Many Americans despise such treatment of the Constitution by the Supreme Court who often maintain wording while transforming authorial intention. Many Evangelicals protested the same with the supposed creedal agreement between Catholics and Evangelicals in “Evangelicals and Catholics Together” (1994). For example, how can we agree on the wording for the teaching of justification, when the words mean something different for the two traditions? Similarly, why do we feel at liberty to change the meaning of a clause in the Creed just so we can preserve its wording? Have we not detracted from the unity we supposedly enjoy with the original authors of the document?

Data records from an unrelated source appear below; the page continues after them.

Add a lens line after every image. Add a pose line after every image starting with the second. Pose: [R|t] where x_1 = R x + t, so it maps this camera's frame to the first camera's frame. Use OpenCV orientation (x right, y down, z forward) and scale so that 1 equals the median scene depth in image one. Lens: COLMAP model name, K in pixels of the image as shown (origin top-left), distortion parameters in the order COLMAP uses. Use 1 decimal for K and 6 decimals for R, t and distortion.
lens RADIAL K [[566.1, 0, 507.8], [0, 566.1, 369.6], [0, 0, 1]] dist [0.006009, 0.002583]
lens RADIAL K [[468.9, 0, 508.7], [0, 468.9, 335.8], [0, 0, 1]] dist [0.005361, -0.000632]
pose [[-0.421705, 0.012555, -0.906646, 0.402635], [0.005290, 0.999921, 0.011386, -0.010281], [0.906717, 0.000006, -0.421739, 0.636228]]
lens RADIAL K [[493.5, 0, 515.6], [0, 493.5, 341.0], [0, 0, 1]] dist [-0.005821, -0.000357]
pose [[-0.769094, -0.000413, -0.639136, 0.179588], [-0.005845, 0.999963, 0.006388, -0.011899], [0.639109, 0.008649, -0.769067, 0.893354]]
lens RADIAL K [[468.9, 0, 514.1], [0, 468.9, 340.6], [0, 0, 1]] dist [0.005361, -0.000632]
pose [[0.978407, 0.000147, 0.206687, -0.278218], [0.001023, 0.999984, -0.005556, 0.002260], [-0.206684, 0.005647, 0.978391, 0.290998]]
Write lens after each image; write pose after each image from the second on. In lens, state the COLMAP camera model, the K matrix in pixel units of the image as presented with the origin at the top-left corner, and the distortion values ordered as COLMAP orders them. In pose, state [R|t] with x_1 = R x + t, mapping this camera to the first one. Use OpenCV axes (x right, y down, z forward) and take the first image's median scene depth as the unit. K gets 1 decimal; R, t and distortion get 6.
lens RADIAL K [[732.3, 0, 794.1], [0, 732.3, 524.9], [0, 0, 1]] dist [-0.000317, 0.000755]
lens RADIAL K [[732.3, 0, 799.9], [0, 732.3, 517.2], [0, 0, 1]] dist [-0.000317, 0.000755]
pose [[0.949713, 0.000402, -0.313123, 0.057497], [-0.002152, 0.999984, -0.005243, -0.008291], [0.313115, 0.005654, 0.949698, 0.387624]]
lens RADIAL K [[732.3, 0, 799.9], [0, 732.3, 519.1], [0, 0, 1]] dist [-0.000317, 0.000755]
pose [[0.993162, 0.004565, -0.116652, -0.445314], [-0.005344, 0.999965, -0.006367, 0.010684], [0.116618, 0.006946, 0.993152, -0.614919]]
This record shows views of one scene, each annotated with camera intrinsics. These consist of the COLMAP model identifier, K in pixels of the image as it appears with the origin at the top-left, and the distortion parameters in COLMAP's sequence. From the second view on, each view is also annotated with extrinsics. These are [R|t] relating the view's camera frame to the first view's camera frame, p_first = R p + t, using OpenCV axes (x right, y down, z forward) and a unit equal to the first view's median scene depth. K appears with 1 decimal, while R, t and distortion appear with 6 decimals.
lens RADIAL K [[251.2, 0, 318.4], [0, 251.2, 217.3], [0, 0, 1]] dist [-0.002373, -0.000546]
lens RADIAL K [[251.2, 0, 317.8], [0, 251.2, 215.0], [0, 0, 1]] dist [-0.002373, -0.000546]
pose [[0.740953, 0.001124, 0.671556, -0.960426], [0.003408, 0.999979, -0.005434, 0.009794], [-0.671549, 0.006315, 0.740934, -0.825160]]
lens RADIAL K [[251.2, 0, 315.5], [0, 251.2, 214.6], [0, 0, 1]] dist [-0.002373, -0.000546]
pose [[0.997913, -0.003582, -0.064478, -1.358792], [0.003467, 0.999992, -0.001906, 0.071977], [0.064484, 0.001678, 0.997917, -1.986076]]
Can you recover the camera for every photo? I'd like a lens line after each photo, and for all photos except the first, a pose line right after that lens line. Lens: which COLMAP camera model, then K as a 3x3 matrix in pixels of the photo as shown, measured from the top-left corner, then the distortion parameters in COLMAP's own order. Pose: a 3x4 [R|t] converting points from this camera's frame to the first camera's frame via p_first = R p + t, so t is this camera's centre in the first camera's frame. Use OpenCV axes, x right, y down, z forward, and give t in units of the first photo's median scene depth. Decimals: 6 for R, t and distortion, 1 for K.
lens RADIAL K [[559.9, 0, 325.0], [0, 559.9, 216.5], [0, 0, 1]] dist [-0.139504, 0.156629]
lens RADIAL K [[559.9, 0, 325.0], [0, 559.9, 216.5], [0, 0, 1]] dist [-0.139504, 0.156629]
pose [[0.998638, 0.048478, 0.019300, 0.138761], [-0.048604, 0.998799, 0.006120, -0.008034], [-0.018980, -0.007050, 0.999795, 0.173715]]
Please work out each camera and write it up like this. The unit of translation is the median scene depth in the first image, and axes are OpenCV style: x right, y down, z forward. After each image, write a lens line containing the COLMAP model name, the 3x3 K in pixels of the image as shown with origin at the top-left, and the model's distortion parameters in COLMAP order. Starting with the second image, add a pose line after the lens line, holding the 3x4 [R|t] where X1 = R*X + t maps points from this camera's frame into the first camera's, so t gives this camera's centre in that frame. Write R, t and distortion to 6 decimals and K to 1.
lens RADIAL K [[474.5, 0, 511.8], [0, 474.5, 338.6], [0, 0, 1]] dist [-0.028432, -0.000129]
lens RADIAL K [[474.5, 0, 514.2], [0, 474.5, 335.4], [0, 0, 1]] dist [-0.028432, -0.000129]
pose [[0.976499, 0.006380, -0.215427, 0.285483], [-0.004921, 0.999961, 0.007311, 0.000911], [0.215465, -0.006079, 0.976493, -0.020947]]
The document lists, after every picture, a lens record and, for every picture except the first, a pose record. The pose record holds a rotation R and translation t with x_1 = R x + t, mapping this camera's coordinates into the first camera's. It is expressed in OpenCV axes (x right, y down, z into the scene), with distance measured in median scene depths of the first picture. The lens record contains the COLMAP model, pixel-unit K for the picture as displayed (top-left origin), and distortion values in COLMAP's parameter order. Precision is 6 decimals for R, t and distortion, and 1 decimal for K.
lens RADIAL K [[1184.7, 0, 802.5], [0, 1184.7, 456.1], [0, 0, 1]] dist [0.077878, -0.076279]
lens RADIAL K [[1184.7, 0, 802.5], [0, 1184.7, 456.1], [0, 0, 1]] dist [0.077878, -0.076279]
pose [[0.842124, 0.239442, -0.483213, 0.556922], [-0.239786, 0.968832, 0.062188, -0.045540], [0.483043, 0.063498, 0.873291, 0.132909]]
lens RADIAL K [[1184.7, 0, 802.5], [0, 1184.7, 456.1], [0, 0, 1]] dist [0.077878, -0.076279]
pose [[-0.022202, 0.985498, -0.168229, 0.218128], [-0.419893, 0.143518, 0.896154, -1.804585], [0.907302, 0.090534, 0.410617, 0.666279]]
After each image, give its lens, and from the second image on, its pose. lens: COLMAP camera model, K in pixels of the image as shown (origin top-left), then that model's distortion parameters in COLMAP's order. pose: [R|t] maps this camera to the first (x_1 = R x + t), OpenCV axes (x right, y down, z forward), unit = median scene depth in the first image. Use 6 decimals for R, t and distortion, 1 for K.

With this in mind, I believe we ought to remove the clause or at least clarify it in a modern form. So, our options are two: (1) Remove the clause entirely with an appeal to the earlier forms of the Creed and/or the idea that early usage of “he descended” simply repeats “was buried”; (2) Modernize the language of the early usage to remove the confusion of descent into “hell,” which the majority of the Reformed do not hold in a literal sense. Why not say something like “he descended into Hades” (with a footnote indicating Hades as the realm of the dead) or “he went to the dead” (as some modern Lutheran forms do–contrary to Luther), which preserves early usage of the phrase?
Some say that this changes the creed and detracts from ecclesiastical unity. I am perplexed by this as most Christians rightly allow and justify modern English translations of the Bible. Why not set forth modern versions of the Creed seeking to preserve not only original wording (formal equivalence/word-for-word translation from Latin) but also original meaning (functional equivalence/thought-for-thought translation). In the end, a good translation seeks to preserve both wording and meaning in a balanced manner. In this way, we can justify, for example, modern versions of the Westminster Standards (which I personally do not like but see how helpful they can be). So, if the clause “he descended into hell” causes confusion, why not modernize it without losing its meaning of being synonymous with burial? Let us be done with this clause, which most Christians fail to understand, not because it is unclear in English but just the opposite.
Did Christ descend into hell? No and Yes, but let us clarify.